4. Am 10. Juni 2022 fällte das Amtsgericht von Dorneck-Thierstein das im Dispositiv eröffnete Urteil. Am 17. Oktober 2022 erging das begründete und rektifizierte Urteil. Darin wurden die Beklagten verpflichtet, den Klägern CHF 50'295.65 zuzüglich Zins zu 5% auf einem Betrag von CHF 42'979.65 seit 23.03.2018 und zuzüglich Zins zu 5% auf einem Betrag von CHF 7'316.00 seit 03.07.2018 zu bezahlen.

 

5. Am 18. November 2022 reichten die Beklagten (nachfolgend: Berufungskläger) bei der Zivilkammer des Obergerichts des Kantons Solothurn Berufung gegen das Urteil des Amtsgerichts von Dorneck-Thierstein vom 10. Juni 2022 bzw. 17. Oktober 2022 ein, mit den nachstehenden Rechtsbegehren:

 

1.      Es seien die damaligen Beklagten sowie aktuellen Berufungskläger 1 –- 2 nicht zu verpflichten, den ehemaligen Klägern sowie aktuellen Berufungsbeklagten 1 – 3 CHF 50'295.65 zuzüglich Zins zu 5 % auf einen Betrag von CHF 42'979.65 seit 23.03.2018 und zuzüglich Zins zu 5% auf einen Betrag von CHF 7'316.00 seit 03.07.2018 zu bezahlen.
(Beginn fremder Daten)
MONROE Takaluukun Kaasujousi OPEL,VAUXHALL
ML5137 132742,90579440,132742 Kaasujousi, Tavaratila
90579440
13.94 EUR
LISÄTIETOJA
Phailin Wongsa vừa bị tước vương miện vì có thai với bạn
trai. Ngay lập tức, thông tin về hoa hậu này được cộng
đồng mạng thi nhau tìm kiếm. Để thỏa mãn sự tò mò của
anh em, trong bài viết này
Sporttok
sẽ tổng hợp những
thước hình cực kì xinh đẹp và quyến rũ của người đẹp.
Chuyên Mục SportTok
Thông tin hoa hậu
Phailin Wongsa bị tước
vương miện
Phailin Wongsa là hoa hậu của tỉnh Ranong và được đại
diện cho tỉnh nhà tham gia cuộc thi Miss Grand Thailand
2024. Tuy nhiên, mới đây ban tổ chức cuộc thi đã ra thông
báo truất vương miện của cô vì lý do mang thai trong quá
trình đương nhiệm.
2.      Alles unter o/e-Kostenfolge zu Lasten der Berufungsbeklagten 1 bis 3.

 

6. Mit Gesuch vom 2. Dezember 2022 beantragten die Kläger (nachfolgend auch: Berufungsbeklagte), die Berufungskläger seien zur Leistung einer Parteikostensicherheit zu verpflichten.

 

7. Mit Verfügung vom 13. Februar 2023 hiess die Präsidentin der Zivilkammer das Gesuch der Berufungsbeklagten betreffend Sicherstellung der Parteikosten teilweise gut und verpflichtete die Berufungskläger, eine Sicherheit für die Parteikosten der Berufungsbeklagten in der Höhe von CHF 15'000.00 zu leisten.

 

8. Mit Berufungsantwort vom 28. April 2023 schlossen die Berufungsbeklagten auf vollumfängliche Abweisung der Berufung, unter Kosten- und Entschädigungsfolgen.

 

9. Auf die Mitteilung des Konkursamtes […] vom 5. Juni 2023, wonach über G.___ der Konkurs eröffnet worden sei, wurde das Verfahren in Bezug auf G.___ im Sinne von Art. 207 Bundesgesetz über Schuldbetreibung und Konkurs (SchKG, SR 281.1) eingestellt.

 

10. Die Streitsache ist in Bezug auf A.___ spruchreif. Gestützt auf Art. 316 Abs. 1 Zivilprozessordnung (ZPO, SR 272) kann darüber ohne Durchführung einer Verhandlung aufgrund der Akten entschieden werden. Für die Parteistandpunkte und die Erwägungen der Vorinstanz wird grundsätzlich auf die Akten verwiesen. Soweit erforderlich, ist nachstehend darauf einzugehen.

 

 

II.

1.

1.1 Der Berufungskläger rügt eine Verletzung des rechtlichen Gehörs, weil die Vorinstanz nicht alle seine (in der Duplik erhobenen) Vorbringen behandelt habe.

 

1.2 Das Recht, angehört zu werden, ist formeller Natur. Dessen Verletzung führt ungeachtet der materiellen Begründetheit des Rechtsmittels zur Gutheissung des Rechtsmittels und zur Aufhebung des angefochtenen Entscheides (vgl. BGE 137 I 195 E. 2.2; 135 I 187 E. 2.2). Die Rüge der Gehörsverletzung ist deshalb vorweg zu behandeln.

 

1.3 Der Anspruch auf rechtliches Gehör umfasst unter anderem den Anspruch, dass das Gericht die Parteivorbringen sorgfältig und ernsthaft prüft und in der Entscheidfindung berücksichtigt. Das bedeutet indessen nicht, dass sich dieses mit jeder tatbestandlichen Behauptung und jedem rechtlichen Einwand auseinandersetzen muss. Vielmehr kann es sich auf die für den Entscheid wesentlichen Punkte beschränken. Die Partei soll wissen, warum das Gericht entgegen ihrem Antrag entschieden hat, damit sie den Entscheid gegebenenfalls sachgerecht anfechten kann (grundlegend BGE 112 Ia 107 E. 2b, ferner BGE 129 I 232 E. 3.2; BGE 126 I 97 E. 2b).

 

1.4 Im Umstand, dass die Vorinstanz in ihrem Urteil nicht auf jede Rüge des hierortigen Berufungsklägers eingegangen ist, liegt keine Gehörsverletzung. Dies deshalb, weil die Rügen den Entscheid nicht zu beeinflussen vermochten.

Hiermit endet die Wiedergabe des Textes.